Records from a collection:
"""

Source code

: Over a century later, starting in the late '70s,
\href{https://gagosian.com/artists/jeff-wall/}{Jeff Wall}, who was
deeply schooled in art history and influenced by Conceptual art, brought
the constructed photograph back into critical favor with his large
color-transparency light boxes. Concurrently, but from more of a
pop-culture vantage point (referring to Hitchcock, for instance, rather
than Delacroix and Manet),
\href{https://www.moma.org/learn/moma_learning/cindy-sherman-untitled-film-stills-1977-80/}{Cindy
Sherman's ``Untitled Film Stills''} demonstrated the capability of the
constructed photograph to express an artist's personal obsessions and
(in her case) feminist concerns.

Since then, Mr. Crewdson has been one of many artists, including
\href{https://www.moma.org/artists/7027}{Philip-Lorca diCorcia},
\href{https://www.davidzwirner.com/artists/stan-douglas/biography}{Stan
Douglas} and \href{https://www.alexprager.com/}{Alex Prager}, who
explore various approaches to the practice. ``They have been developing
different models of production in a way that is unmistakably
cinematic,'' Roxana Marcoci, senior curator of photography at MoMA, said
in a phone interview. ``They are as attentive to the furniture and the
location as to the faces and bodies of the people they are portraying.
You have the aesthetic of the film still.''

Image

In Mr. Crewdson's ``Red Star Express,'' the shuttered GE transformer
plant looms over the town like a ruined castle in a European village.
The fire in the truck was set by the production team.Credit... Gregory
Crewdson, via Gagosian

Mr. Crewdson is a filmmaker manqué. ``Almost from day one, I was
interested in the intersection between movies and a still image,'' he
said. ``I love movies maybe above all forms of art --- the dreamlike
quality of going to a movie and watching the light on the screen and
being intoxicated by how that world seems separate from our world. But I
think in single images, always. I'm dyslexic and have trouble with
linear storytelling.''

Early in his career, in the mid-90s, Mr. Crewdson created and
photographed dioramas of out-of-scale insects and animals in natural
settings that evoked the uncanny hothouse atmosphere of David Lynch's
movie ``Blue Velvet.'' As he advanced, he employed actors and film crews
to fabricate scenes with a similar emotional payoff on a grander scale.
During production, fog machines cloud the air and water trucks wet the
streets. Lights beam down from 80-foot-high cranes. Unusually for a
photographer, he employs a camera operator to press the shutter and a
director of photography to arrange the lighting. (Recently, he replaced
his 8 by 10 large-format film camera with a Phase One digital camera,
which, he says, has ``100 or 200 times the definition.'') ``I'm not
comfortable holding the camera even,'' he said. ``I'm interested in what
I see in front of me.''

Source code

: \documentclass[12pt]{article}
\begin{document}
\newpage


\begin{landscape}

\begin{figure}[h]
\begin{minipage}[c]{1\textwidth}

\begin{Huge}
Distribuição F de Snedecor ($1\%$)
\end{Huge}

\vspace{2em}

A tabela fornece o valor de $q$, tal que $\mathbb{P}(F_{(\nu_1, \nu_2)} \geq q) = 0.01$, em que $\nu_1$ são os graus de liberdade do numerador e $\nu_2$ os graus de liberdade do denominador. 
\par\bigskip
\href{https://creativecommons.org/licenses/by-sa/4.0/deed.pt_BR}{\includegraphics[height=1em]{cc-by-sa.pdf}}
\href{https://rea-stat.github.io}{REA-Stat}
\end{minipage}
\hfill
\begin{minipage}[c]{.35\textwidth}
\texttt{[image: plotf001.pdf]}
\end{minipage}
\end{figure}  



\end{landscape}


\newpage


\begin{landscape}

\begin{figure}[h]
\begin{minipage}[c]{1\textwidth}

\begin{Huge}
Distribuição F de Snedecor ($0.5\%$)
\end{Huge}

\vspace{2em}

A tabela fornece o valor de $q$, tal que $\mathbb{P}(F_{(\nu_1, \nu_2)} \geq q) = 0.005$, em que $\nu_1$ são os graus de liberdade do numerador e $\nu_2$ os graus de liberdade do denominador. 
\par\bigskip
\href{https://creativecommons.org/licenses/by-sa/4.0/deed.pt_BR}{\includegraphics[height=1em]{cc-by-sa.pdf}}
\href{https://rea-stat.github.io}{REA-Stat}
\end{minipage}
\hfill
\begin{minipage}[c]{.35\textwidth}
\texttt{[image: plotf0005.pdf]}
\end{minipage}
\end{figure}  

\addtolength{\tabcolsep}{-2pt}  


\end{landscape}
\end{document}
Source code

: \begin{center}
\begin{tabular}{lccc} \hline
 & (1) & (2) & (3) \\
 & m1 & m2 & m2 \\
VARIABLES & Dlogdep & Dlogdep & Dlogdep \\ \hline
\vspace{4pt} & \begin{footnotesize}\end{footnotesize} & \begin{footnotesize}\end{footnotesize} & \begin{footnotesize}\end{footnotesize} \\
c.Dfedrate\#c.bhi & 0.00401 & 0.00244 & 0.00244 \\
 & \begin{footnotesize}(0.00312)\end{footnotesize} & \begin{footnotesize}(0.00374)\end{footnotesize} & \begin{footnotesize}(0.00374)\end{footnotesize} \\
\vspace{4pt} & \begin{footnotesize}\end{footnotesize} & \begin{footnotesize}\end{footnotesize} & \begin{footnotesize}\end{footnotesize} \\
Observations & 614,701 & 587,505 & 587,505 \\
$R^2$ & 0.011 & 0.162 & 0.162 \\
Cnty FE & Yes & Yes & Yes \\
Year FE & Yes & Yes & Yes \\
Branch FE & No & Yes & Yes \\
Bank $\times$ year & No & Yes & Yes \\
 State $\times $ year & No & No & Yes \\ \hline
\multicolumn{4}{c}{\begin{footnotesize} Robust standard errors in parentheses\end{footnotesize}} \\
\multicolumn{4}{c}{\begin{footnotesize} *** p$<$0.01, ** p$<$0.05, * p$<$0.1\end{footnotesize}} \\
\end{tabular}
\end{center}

"""

Return only the exact lines from the opening of the records through the line that contains "deeply schooled in", both included.

[Output for this task]
Source code

: Over a century later, starting in the late '70s,
\href{https://gagosian.com/artists/jeff-wall/}{Jeff Wall}, who was
deeply schooled in art history and influenced by Conceptual art, brought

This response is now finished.